### Excerto
>>>

Por que há simplesmente o ente (Seiendes) e não antes o Nada? Eis a questão. Certamente não se trata de uma questão qualquer. “Por que há simplesmente o ente e não antes o Nada?” – essa é evidentemente a primeira de todas as questões. A primeira, sem dúvida, não na ordem da sequência cronológica das questões. Em sua caminhada histórica através do tempo o homem e os povos investigam muito. Pesquisam e procuram e examinam muitas coisas antes de se depararem com a questão, “Por que há simplesmente o ente e não antes o Nada?” Muitos nunca a encontram, não no sentido de a lerem e ouvirem formulada, mas no sentido de investigarem a questão, i.é, de a levantarem, de a colocarem, de se porem no estado da questão.

<<<

### Conjunto de entradas
>>>

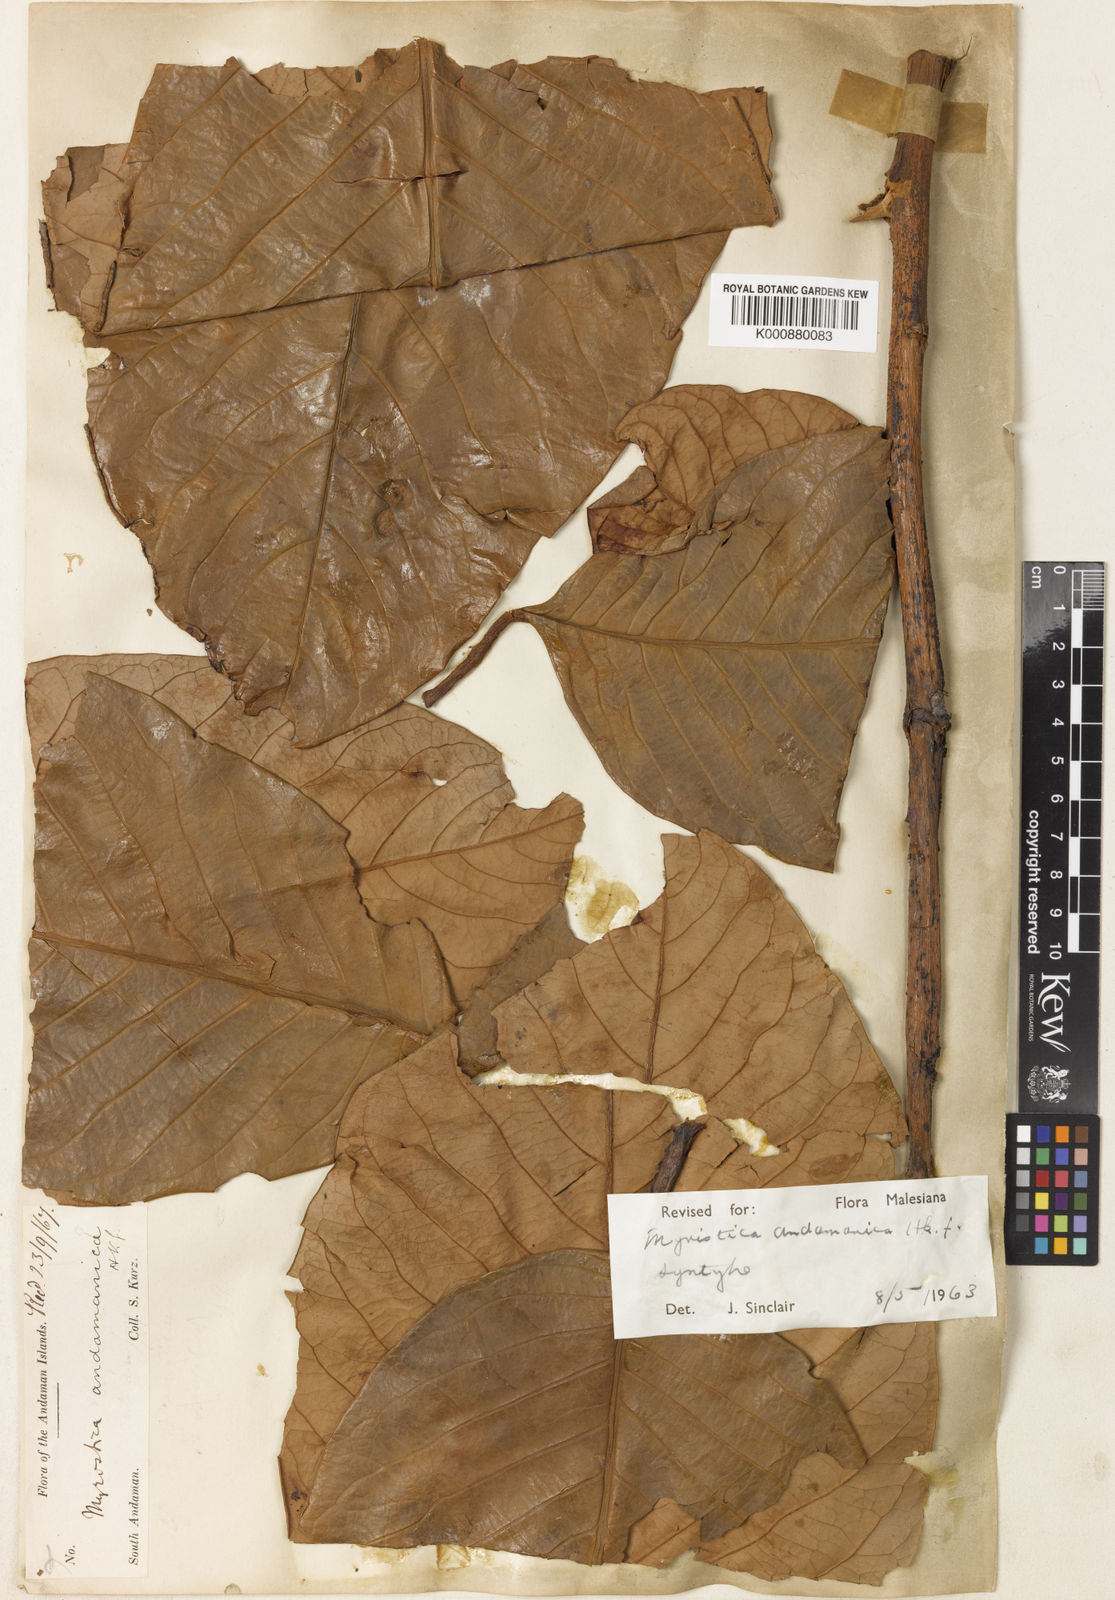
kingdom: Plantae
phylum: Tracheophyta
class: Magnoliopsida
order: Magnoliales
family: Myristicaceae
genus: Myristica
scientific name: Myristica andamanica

<<<
>>>

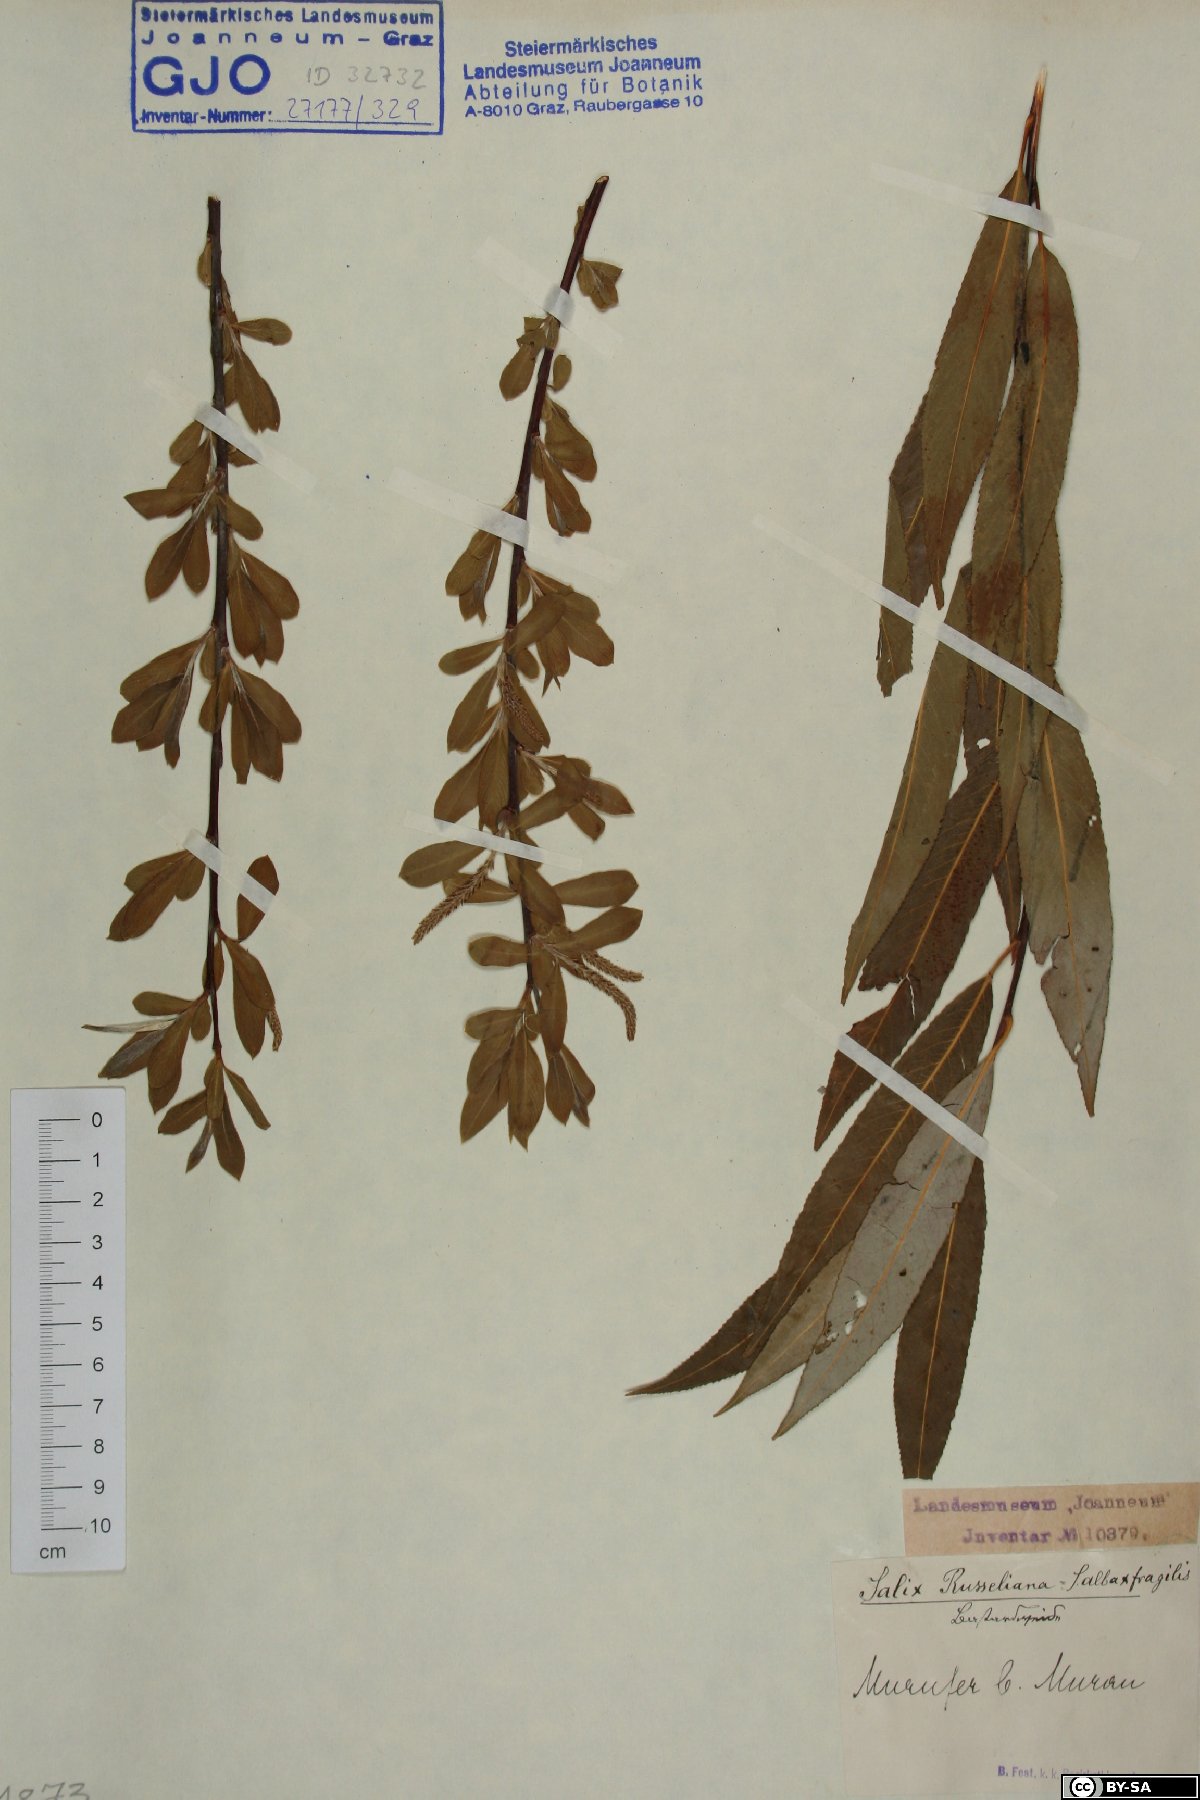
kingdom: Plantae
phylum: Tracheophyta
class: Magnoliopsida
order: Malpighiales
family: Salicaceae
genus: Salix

<<<
>>>

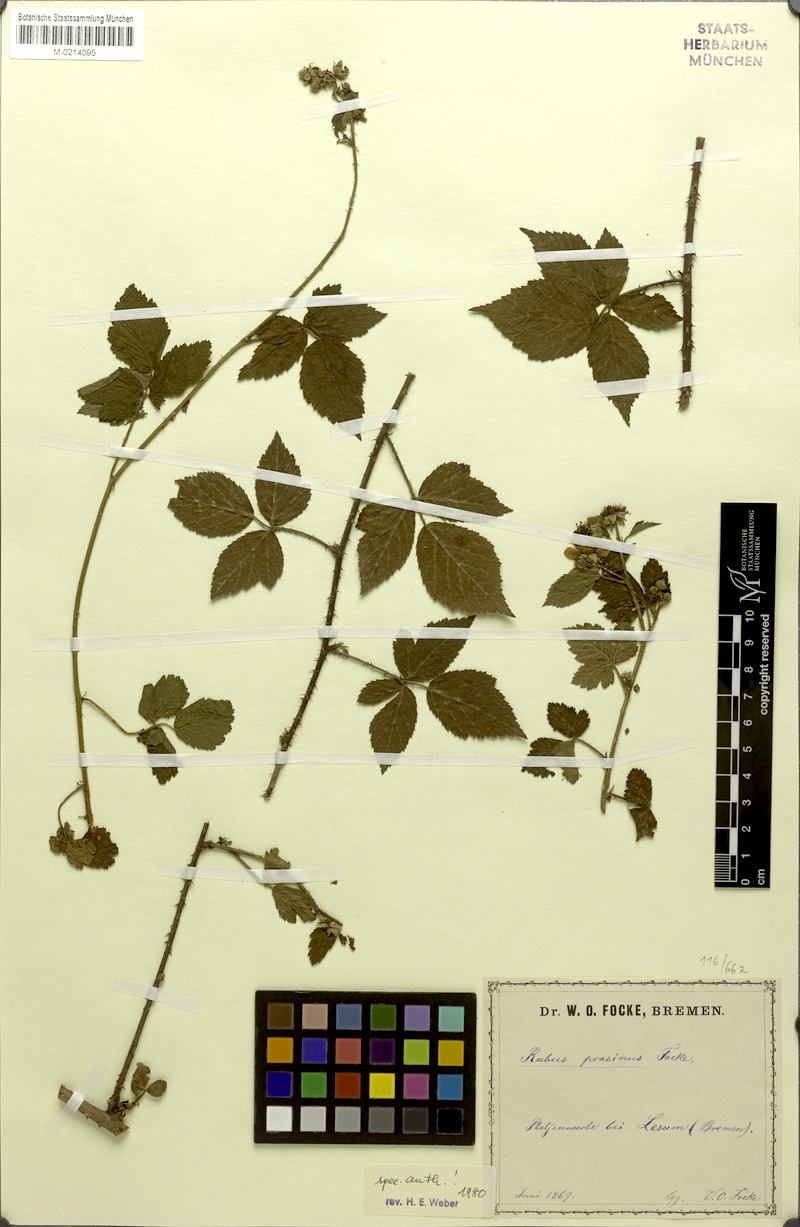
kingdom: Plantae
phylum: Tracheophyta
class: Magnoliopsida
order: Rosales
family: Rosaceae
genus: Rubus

<<<

### Tarefas do exercício
1. Reproduza do excerto o trecho que começa em "Por que há simplesmente o ente (Seiendes)" e segue até "estado da questão.".
2. Diga se cada afirmação a seguir concorda com o excerto, respondendo sim ou não e citando as palavras exatas do excerto que decidem. (a) A questão é apresentada como a primeira na ordem da sequência cronológica das questões. (b) Muitos nunca encontram a questão. (c) Em sua caminhada histórica, o homem e os povos investigam pouco.

### Respostas abaixo
1.
Por que há simplesmente o ente (Seiendes) e não antes o Nada? Eis a questão. Certamente não se trata de uma questão qualquer. “Por que há simplesmente o ente e não antes o Nada?” – essa é evidentemente a primeira de todas as questões. A primeira, sem dúvida, não na ordem da sequência cronológica das questões. Em sua caminhada histórica através do tempo o homem e os povos investigam muito. Pesquisam e procuram e examinam muitas coisas antes de se depararem com a questão, “Por que há simplesmente o ente e não antes o Nada?” Muitos nunca a encontram, não no sentido de a lerem e ouvirem formulada, mas no sentido de investigarem a questão, i.é, de a levantarem, de a colocarem, de se porem no estado da questão.

2.
(a) Não: "A primeira, sem dúvida, não na ordem da sequência cronológica das questões."
(b) Sim: "Muitos nunca a encontram"
(c) Não: "o homem e os povos investigam muito."